A resposta foi a maior das surpresas.
- Como assim,nada?
- Só isso: nada. Já tenho tudo de que preciso: casa própria, aposentadoria, nada de filhos criados ou por criar, nem netos. Minha única parente viva era minha mãe. E você, é claro.
- Sua mãe morreu?
- Há 10 anos, no nordeste. Eu não a via há 20, desde que vim para o Rio de Janeiro trabalhar.Durante os anos em que vivi com ela, a única coisa que soube sobre você é que tinha me abandonado quando ela estava grávida. Jamais me revelou sua identidade.
- E como o senhor soube da história toda?
- Por uma amiga dela,a quem fez confidências uma semana antes de morrer. Anos depois,essa amiga soube onde eu morava e mandou-me uma carta, contando tudo. Antes desta revelação, passei a vida inteira remoendo mágoas do pai que me abandonara.
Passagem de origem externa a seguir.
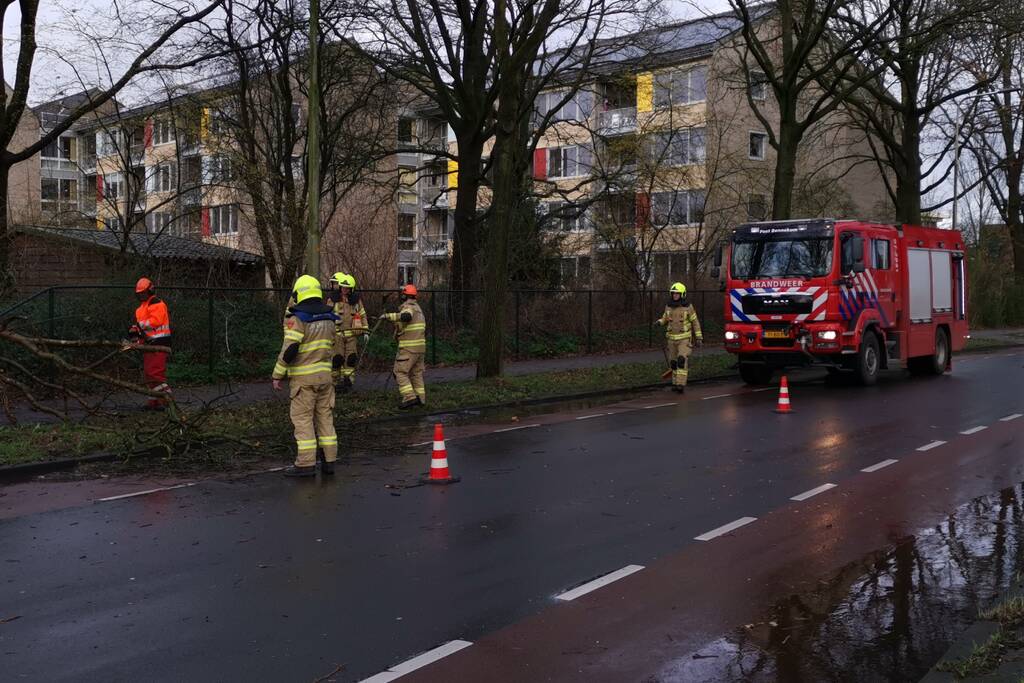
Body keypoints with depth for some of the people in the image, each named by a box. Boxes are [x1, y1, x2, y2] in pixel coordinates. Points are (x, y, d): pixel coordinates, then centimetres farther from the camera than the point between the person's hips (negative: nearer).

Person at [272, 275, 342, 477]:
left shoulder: (297, 318, -12)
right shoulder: (329, 317, 9)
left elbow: (289, 348, -17)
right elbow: (335, 345, 15)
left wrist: (278, 375, -10)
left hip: (303, 377, -6)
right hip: (325, 375, 6)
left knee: (303, 419, -1)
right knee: (325, 417, 10)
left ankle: (306, 464, -1)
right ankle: (329, 461, 13)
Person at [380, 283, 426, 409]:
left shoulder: (408, 307, -13)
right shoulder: (418, 308, 17)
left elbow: (406, 316, -38)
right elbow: (424, 329, 22)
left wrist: (388, 316, -35)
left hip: (408, 347, -9)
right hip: (420, 346, 9)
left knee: (400, 372, -4)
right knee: (416, 373, 15)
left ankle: (410, 397, -13)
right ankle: (421, 398, 14)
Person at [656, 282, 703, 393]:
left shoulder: (688, 307, -10)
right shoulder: (669, 306, 2)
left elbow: (695, 322, -3)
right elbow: (665, 320, 13)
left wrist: (699, 338, -5)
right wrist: (659, 322, -12)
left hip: (685, 338, -4)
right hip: (672, 338, 4)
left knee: (682, 360, -18)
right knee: (673, 362, 7)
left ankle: (681, 385, -19)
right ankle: (676, 383, 22)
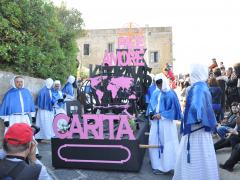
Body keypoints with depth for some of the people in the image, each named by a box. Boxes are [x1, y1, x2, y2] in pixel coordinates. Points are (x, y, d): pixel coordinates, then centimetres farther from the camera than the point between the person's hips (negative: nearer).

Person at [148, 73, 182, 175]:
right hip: (156, 121, 7)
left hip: (166, 122, -6)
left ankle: (166, 166, 12)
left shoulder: (170, 94, -9)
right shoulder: (155, 93, 10)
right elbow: (152, 105, 16)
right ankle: (158, 164, 26)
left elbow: (173, 108, -11)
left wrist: (161, 115, -16)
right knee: (154, 142, 11)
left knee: (166, 143, 0)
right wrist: (151, 113, -5)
- Meu Deus, eu era um garoto ! Nunca me falaram da gravidez da empregada. Aliás, nunca soube por que ela foi despedida de casa. E, mesmo que soubesse de tudo, como é que, com 12 anos, poderia assumir a paternidade? Esta história com sua mãe só perdura em minha memória, meio século depois, por tratar-se de minha primeira experiência sexual, coisa que homem algum esquece. Mas nunca tive a menor idéia das consequências dela.
- Como vê, vivemos, os dois, por meio século, sem ter idéia de nada.
- Responda-me: por que teve tanto trabalho para me localizar e iniciar este processo?
- Primeiro, queria desculpar-me pelos anos em que o amaldiçoei. Depois, porque acho que todo pai e filho têm de saber da existência um do outro. Fui privilegiado porque não apenas sabia que tenho um pai, como cheguei a identificá-lo. Mas você nunca imaginou que tinha este filho. E, com certeza, jamais acreditaria se alguém o dissesse . O processo na Justiça era , então, a única maneira de fazê-lo acreditar.
- Qual é sua profissão? O que o senhor faz ou fez ?
- Sou jornalista aposentado por invalidez. Muito cigarro, muita cerveja, muito uísque,muito sexo, pouco sono, pouco exercício, muito desleixo e eis-me aqui, velho, enfizemático, com uma expectativa de vida menor do que você, que me gerou.

Antes de entrar no carro, deu uma última olhada no prédio, talvez esperando ver o filho à janela do apartamento. Não estava. Missão cumprida, devia o velho estar pensando, no sofá da sala, cigarro na mão.
Nada mais, material ou espiritual, dava consistência àquela relação, à exceção das folhas registradas em cartório.A maneira como tudo terminara provocava-lhe mais alívio do que constrangimento. O que parecia, de início, muito importante, agora não era mais.
Partida acionada, deu-se conta de que, o tempo todo, desde o primeiro dia no escritório, chamara o filho de senhor e o filho o chamara de você. Mas isso também não tinha importância. Precisava, agora, era de uma boa massagem.